The Court agrees that Jacobs has accumulated three strikes under the PLRA, thereby barring him from filing suit without prepayment of fees unless he is in imminent danger of serious physical injury. 28 U.S.C. § 1915(g). It is undisputed that Jacobs has not alleged any imminent danger of serious physical injury. Jacobs also failed to pay the filing fee at the time he initiated the suit.
Even if the Court were to consider the merits of Jacobs' complaint, it is clear that Craft did not violate Jacobs' constitutional rights by refusing to allow him to participate in the Life Connections Program.

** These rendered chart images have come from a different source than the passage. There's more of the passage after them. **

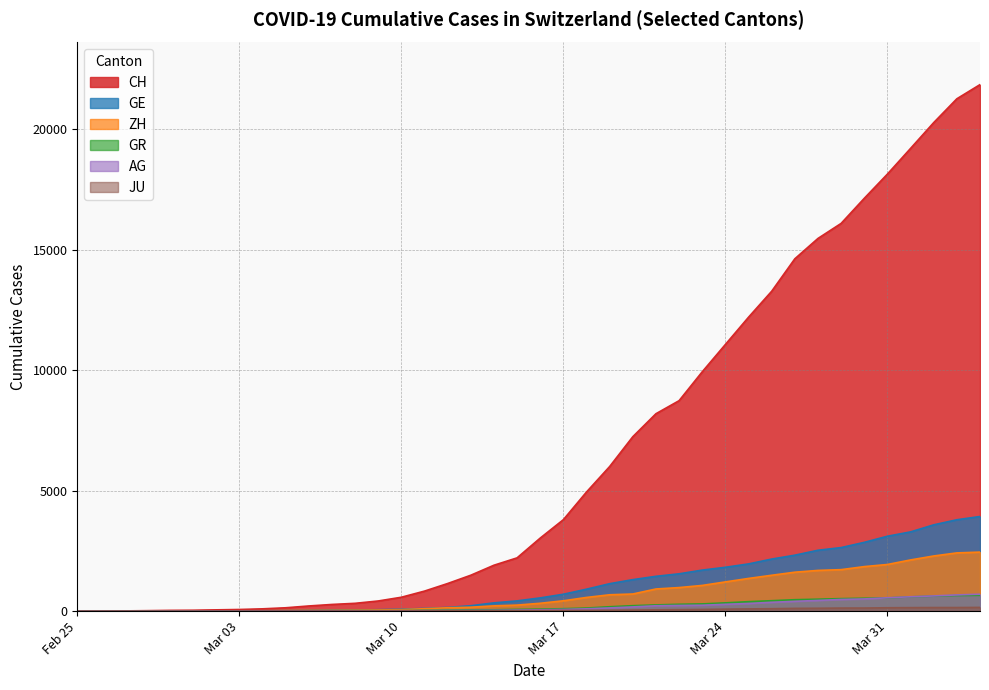

Which series has the widest spread of values?

CH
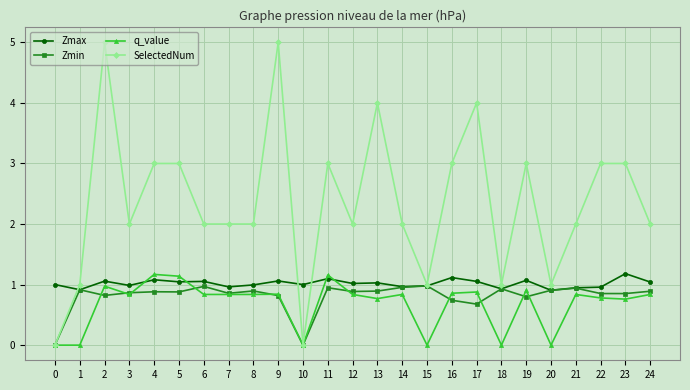

True or false: SelectedNum has a value of 3.0 at 23.

True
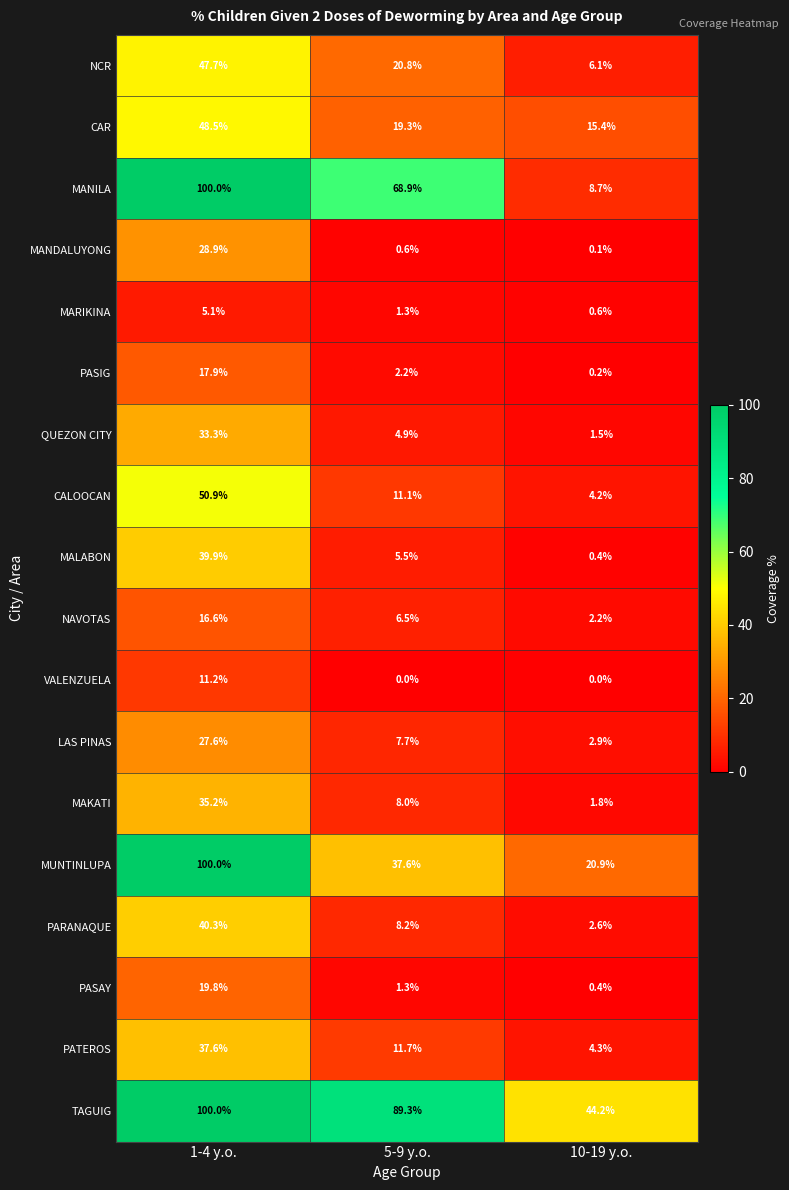

Where does the MANILA series first go above 68?

1-4 y.o.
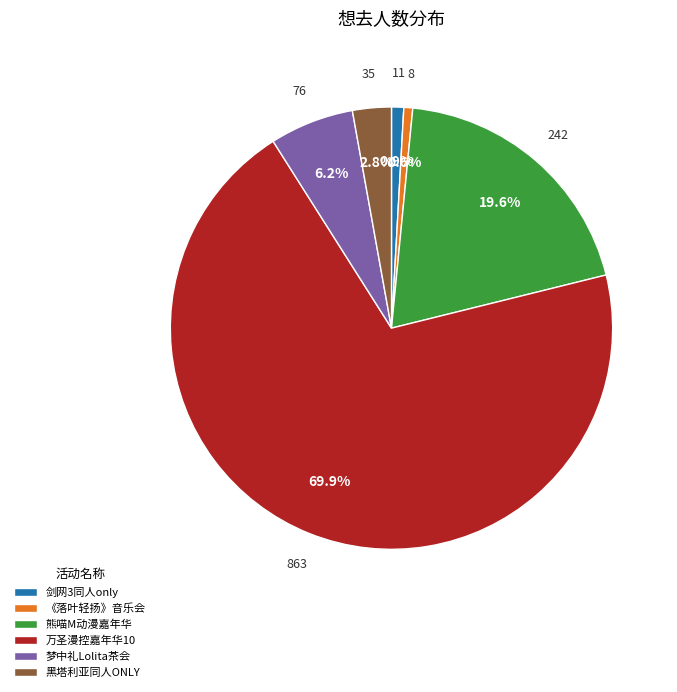

What is the majority slice?

万圣漫控嘉年华10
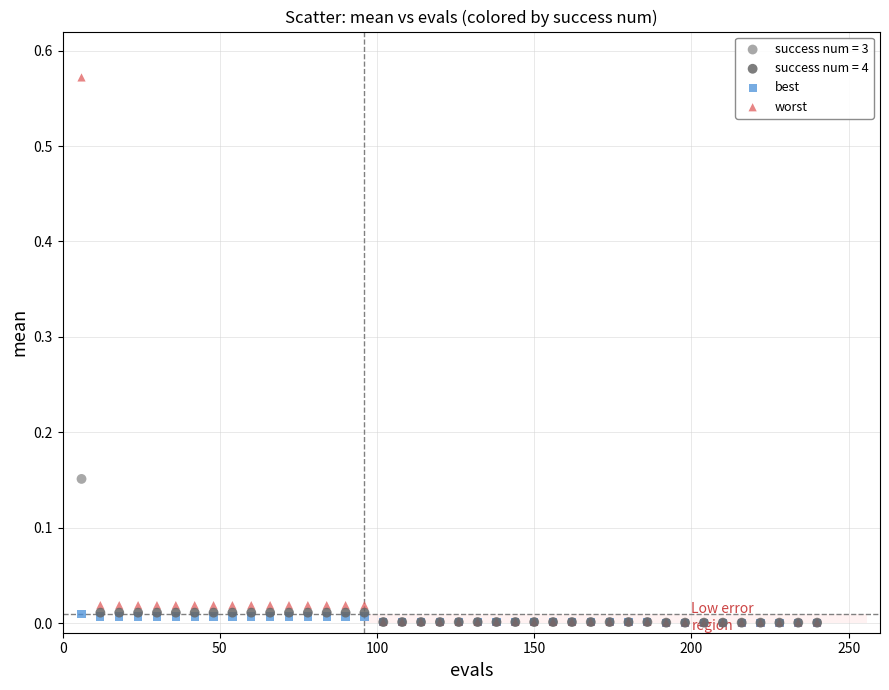

Which series reaches the maximum Y coordinate?

worst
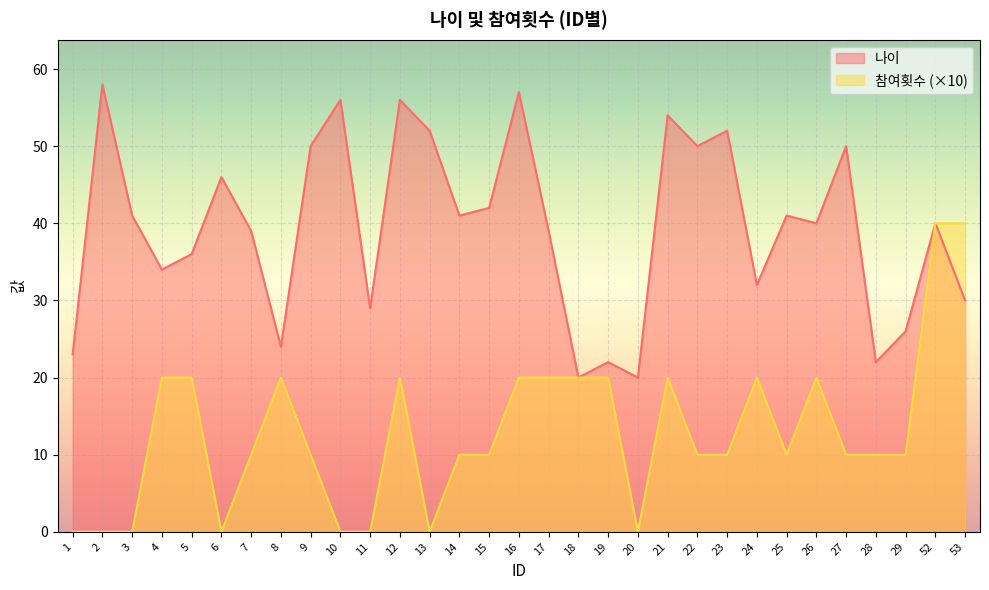

Reading right to left, what are all the values shown in this chart?

나이: 53=30	52=40	29=26	28=22	27=50	26=40	25=41	24=32	23=52	22=50	21=54	20=20	19=22	18=20	17=39	16=57	15=42	14=41	13=52	12=56	11=29	10=56	9=50	8=24	7=39	6=46	5=36	4=34	3=41	2=58	1=23
참여횟수: 53=40	52=40	29=10	28=10	27=10	26=20	25=10	24=20	23=10	22=10	21=20	20=0	19=20	18=20	17=20	16=20	15=10	14=10	13=0	12=20	11=0	10=0	9=10	8=20	7=10	6=0	5=20	4=20	3=0	2=0	1=0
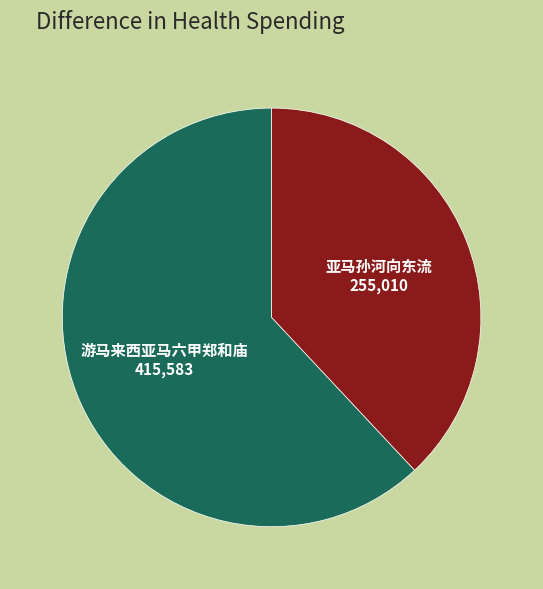

Is there a majority slice in this chart?

Yes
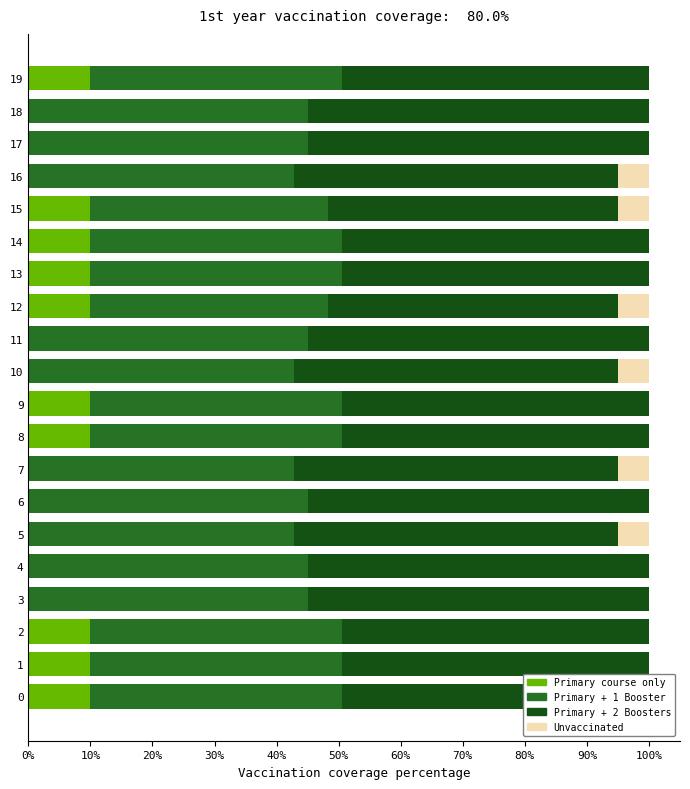

What position from the left is 12?

13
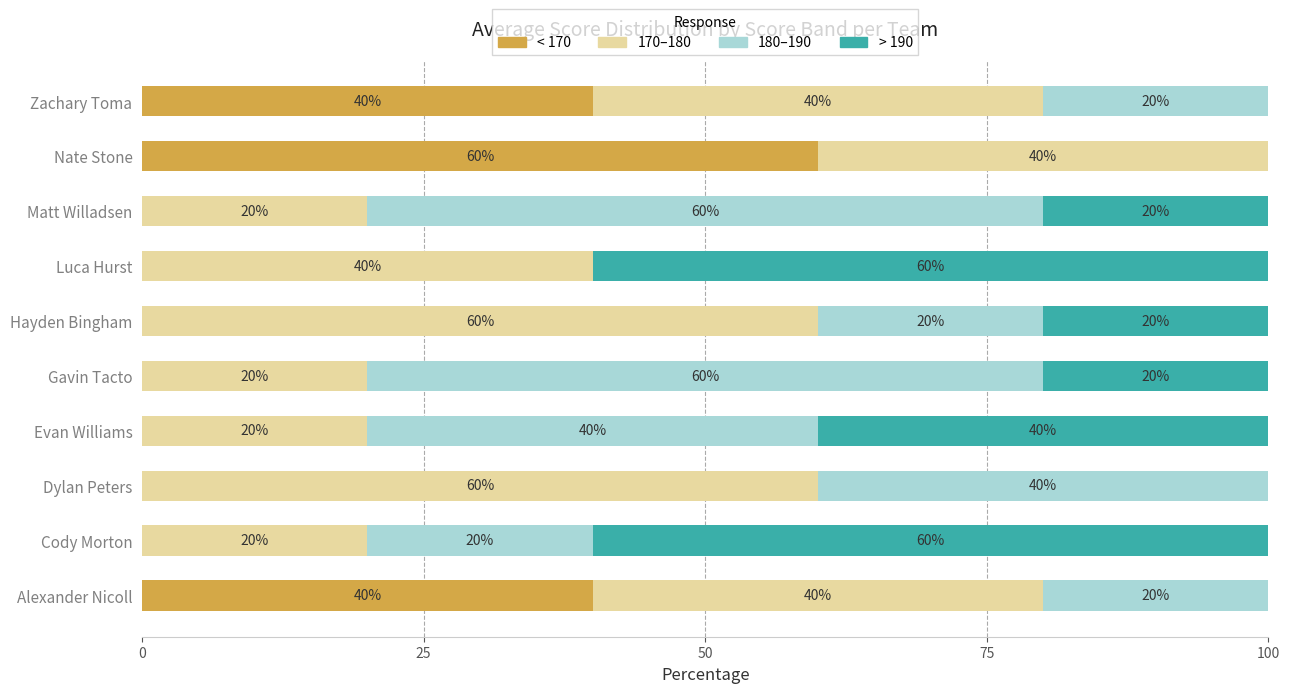

What is the total value across all series at Gavin Tacto?

100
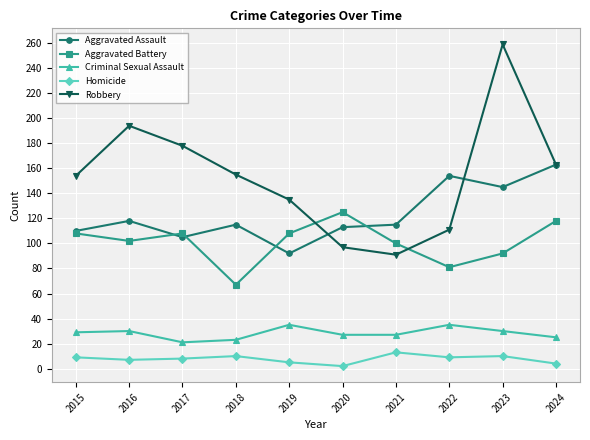

Does the chart display data point markers on the line(s)?

Yes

Jacobs, who still has five years left on his sentence, cannot participate in the Life Connections program until his projected release date is within 24 to 36 months. --------
In conclusion, for the reasons discussed, the Court ADOPTS the R&R (Dkt. No. 9), OVERRULES Jacobs' objections (Dkt. No. 11), DENIES AS MOOT the motion for leave to proceed in forma pauperis (Dkt. No. 2), and DISMISSES WITHOUT PREJUDICE Jacobs' complaint (Dkt. No. 1).
It is so ORDERED.
The Court DIRECTS the Clerk to transmit copies of this Order to counsel of record and the pro se plaintiff, return receipt requested, and to enter a separate judgment order. DATED: March 7, 2016.